Si la MINUSS estime que la sécurité dans le Jonglei s’est « nettement améliorée », elle signalait cependant fin août « des allégations de violences, dont un meurtre, 27 allégations de torture et de mauvais traitements tels que des passages à tabac et des simulacres de noyade dans certains cas, 12 viols, six tentatives de viol et huit enlèvements », entre le 15 et le 20 août.

« La majorité des victimes sont des femmes et, dans certains cas, des enfants », a remarqué la MINUSS.

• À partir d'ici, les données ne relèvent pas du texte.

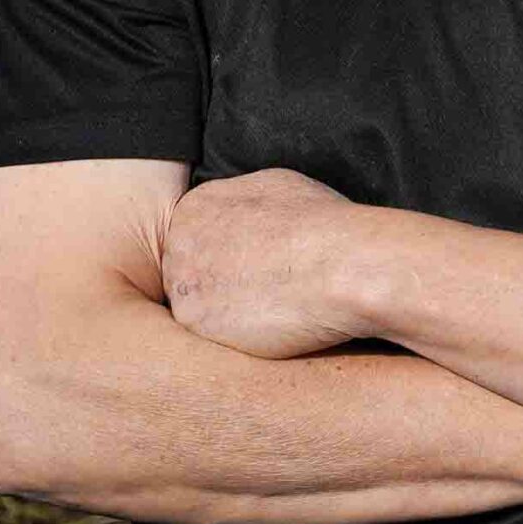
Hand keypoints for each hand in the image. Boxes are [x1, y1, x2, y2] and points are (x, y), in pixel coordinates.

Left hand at [163, 169, 365, 358]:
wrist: (342, 267)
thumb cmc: (325, 226)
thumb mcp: (280, 188)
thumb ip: (245, 203)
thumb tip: (246, 215)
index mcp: (199, 204)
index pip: (196, 234)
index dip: (226, 253)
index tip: (252, 263)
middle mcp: (180, 240)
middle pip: (187, 268)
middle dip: (218, 281)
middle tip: (259, 287)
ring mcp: (182, 282)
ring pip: (194, 303)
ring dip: (223, 310)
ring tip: (267, 307)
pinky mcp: (192, 321)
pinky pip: (206, 334)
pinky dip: (232, 335)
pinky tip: (266, 324)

« [Les soldats ont] violé ma mère et ma sour et torturé un enfant de huit ans. Comment peut-on faire ça à un enfant et pourquoi personne ne s’intéresse à ce que les Murle les arrêtent ? » a dit à IRIN un habitant du comté de Pibor qui s’est réfugié à Juba.

Entre le mois de mars et le 20 août, dans son dispensaire de Pibor, MSF a soigné 90 personnes qui souffraient de « violents traumatismes », notamment des victimes de viol. Trois d’entre elles ont succombé à leurs blessures.

Le gouvernement et l’armée ont rejeté les rapports de nombreux cas de violences sous prétexte qu’ils seraient « partiaux », « provocateurs » et basés sur des « rumeurs » et des exagérations véhiculées par des « groupes politisés ».

Malgré les inondations qui font obstacle au transport, de nouvelles troupes sont envoyées dans le comté de Pibor pour affronter M. Yau Yau et ceux qui ont refusé de rendre les armes.

« Le processus de désarmement sera poursuivi », a dit M. Aguer, le porte-parole de l’armée.

Cycles de violence

Selon Jok Madut Jok, universitaire et sous-secrétaire à la Culture, les annonces publiques saluant le déclin des affrontements interethniques sont prématurées.

« Le problème, c’est que l’accalmie que connaît ce conflit et d’autres qui lui sont similaires n’est pas due à un programme concerté de réforme du secteur de la sécurité, à une réconciliation entre les différents groupes ethniques ou à une résolution des causes et problèmes qui sous-tendent le conflit », a écrit M. Jok dans un article du nouveau Sudd Institute.
[ http://suddinstitute.org/images/stories/downloads/issuespaper1.pdf ]

« L’accalmie est simplement une caractéristique commune des conflits : les jeunes sont simplement fatigués de se battre et font une pause pour reprendre les armes lorsque l’un des problèmes non résolus déclenchera de nouveaux combats », a-t-il averti.

Même si la menace de M. Yau Yau n’est plus aussi virulente, des craintes subsistent concernant d’éventuelles représailles lancées lorsque les pluies cesseront, ces prochaines semaines.